■ Materials provided ■
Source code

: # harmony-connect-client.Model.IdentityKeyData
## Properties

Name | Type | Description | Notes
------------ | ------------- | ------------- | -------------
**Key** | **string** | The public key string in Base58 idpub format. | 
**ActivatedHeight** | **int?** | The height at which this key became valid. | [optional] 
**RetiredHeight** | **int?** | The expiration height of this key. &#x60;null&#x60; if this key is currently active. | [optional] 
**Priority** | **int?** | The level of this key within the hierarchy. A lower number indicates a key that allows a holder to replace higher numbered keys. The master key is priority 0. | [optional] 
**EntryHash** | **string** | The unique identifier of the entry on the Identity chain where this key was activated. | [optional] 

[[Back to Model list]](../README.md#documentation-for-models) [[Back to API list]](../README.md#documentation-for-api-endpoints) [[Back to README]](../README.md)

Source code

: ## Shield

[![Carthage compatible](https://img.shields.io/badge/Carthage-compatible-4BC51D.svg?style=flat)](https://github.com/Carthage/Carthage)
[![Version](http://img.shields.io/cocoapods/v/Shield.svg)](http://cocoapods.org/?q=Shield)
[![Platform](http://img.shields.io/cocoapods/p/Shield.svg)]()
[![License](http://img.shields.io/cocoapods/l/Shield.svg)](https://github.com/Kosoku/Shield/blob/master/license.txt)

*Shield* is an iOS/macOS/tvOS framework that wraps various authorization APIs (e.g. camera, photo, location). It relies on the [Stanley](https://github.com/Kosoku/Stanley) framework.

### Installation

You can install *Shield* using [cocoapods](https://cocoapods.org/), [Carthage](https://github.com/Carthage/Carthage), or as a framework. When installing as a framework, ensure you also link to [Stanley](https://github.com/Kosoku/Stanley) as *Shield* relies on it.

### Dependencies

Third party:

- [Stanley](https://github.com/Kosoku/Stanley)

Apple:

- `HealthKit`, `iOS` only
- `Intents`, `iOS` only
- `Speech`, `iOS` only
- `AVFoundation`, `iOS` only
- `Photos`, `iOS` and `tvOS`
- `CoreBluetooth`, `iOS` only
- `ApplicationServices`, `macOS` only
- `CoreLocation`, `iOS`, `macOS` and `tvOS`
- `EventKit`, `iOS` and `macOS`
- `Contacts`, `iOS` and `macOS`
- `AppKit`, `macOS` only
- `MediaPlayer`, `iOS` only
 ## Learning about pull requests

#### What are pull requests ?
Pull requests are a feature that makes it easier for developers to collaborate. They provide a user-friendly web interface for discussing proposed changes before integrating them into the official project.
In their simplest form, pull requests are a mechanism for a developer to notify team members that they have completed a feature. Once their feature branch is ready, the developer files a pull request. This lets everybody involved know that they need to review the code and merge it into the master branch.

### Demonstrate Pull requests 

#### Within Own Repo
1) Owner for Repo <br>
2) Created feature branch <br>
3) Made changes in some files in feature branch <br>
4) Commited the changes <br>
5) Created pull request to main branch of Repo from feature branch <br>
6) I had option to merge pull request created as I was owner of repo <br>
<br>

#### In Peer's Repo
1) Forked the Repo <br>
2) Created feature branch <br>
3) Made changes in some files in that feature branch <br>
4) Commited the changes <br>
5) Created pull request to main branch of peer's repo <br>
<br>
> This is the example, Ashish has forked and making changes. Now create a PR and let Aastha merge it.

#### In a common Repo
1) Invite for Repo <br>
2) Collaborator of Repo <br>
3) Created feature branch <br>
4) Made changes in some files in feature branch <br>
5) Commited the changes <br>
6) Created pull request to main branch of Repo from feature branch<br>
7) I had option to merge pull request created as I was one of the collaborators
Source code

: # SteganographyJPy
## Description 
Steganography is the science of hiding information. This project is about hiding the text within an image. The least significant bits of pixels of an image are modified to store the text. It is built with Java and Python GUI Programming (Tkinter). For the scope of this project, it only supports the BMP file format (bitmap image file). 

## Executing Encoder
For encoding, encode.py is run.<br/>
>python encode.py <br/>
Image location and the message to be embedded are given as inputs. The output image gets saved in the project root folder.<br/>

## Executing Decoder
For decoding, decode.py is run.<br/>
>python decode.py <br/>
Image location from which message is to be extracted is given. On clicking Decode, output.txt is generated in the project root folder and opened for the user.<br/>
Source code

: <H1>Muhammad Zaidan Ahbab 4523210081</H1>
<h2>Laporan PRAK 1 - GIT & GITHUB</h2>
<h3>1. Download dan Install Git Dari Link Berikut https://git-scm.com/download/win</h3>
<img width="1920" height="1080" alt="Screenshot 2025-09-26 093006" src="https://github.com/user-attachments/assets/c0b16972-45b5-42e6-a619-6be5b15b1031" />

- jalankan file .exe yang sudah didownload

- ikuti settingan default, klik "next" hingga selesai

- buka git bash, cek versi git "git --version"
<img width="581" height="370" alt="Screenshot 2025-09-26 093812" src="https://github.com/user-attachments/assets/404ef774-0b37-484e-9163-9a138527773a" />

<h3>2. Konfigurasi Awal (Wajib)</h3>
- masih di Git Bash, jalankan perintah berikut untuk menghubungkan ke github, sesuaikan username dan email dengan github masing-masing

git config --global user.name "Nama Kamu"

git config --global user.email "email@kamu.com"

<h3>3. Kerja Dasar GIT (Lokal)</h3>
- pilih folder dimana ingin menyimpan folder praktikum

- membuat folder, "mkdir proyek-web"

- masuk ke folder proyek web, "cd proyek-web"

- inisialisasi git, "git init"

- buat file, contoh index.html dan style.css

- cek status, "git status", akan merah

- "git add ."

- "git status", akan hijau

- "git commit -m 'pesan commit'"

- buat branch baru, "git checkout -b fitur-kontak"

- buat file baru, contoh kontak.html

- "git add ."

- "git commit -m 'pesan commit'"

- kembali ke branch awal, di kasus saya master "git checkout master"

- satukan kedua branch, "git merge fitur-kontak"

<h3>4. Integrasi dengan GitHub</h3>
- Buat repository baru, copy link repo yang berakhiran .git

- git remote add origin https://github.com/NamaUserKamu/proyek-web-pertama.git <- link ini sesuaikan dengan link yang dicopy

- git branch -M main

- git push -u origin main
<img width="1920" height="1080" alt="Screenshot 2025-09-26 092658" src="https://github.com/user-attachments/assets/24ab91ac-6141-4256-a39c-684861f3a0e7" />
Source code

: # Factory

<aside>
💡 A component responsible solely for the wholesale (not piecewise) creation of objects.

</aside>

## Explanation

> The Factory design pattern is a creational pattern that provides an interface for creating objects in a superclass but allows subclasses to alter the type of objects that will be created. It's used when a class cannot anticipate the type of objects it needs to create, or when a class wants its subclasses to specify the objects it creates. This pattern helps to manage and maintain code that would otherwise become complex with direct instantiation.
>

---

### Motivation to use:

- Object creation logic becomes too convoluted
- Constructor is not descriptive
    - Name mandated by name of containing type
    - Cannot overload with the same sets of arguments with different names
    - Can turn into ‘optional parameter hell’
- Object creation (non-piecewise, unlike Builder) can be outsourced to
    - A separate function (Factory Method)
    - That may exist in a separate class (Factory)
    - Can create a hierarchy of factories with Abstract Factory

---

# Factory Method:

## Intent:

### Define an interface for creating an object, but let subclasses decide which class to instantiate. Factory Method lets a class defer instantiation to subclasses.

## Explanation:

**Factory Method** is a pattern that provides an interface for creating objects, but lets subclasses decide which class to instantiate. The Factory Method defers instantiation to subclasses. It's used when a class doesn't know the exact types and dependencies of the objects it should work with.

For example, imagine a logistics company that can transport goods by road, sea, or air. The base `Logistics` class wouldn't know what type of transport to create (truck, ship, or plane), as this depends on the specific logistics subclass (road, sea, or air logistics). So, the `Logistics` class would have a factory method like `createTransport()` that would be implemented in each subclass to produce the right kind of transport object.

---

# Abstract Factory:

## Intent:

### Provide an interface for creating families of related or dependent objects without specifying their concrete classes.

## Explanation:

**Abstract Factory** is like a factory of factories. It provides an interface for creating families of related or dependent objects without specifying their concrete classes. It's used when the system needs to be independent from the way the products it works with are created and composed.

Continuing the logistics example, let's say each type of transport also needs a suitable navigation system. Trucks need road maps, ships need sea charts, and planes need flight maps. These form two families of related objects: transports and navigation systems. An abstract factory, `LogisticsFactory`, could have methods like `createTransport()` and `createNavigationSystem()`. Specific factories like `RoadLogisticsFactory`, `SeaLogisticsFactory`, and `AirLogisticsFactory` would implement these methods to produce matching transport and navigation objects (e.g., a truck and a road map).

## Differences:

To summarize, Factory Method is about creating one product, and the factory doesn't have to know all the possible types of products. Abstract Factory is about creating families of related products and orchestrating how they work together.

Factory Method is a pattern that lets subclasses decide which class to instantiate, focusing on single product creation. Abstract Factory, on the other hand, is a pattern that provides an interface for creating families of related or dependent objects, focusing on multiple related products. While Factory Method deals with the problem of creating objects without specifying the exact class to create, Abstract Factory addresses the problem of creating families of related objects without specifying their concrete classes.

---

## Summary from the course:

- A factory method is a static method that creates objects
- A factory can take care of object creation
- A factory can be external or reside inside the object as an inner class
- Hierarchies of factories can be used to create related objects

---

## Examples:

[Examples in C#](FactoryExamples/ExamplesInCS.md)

■ Your instructions ■
Retype, with no changes, the lines of the records from the line containing "Factory Method is a pattern" through the line containing "## Summary from", including both of those lines.

■ Result ■
Factory Method is a pattern that lets subclasses decide which class to instantiate, focusing on single product creation. Abstract Factory, on the other hand, is a pattern that provides an interface for creating families of related or dependent objects, focusing on multiple related products. While Factory Method deals with the problem of creating objects without specifying the exact class to create, Abstract Factory addresses the problem of creating families of related objects without specifying their concrete classes.

---

## Summary from the course:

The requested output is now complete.